心身に障害を抱える児童・生徒が通う東京都立「多摩桜の丘学園」の知的障害教育部門の生徒が、高齢者などの買い物の荷物を自宅まで送り届ける都内初の取り組みを今秋から始めた。「買い物弱者」の支援と生徒の社会参加に向けた一石二鳥のアイデアとして注目を集めている。

サービスには、高等部の1年生から3年生が2人1組で教員とともに参加。対象範囲は、多摩市の聖ヶ丘2丁目にあるスーパー「ビッグ・エー多摩聖ヶ丘店」から片道15分程度だ。多摩丘陵を切り開いて開発された同地域の周辺は、多くの坂道・階段や住民の高齢化、シャッター商店街の増加などで「買い物弱者」の問題が顕在化しつつある。

生徒は荷物の運搬と合わせて、社会生活に必要なスキルを養う「作業学習」の一環として、将来の社会参加で必要な挨拶やマナー、接遇を学ぶ。そのため、利用者側に費用は一切かからない。

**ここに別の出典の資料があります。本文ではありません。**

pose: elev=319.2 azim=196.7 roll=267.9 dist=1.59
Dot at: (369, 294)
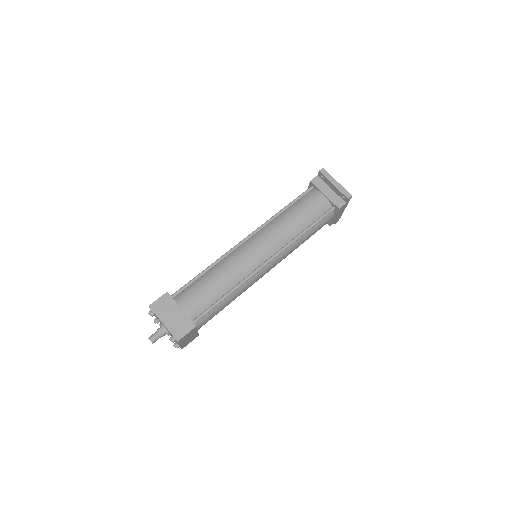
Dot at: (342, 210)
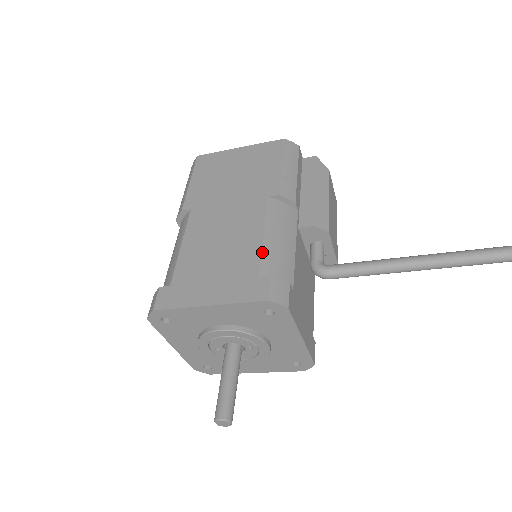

実際にサービスを利用した人からは高齢者からは、お米やお水など重いものを運ぶシーンなどで「助かっている」という感想が聞かれた。一方、生徒側からは、「地域の人の力になれてうれしい」といった声が上がっている。同学園の原田勝副校長は、「これからも長く行っていけるのではないか −− 。そんな手応えを感じている」とコメント。今後は、ほとんど外出できない高齢者向けに、必要なものを自宅まで直接届けるサービスも検討していきたいと語っている。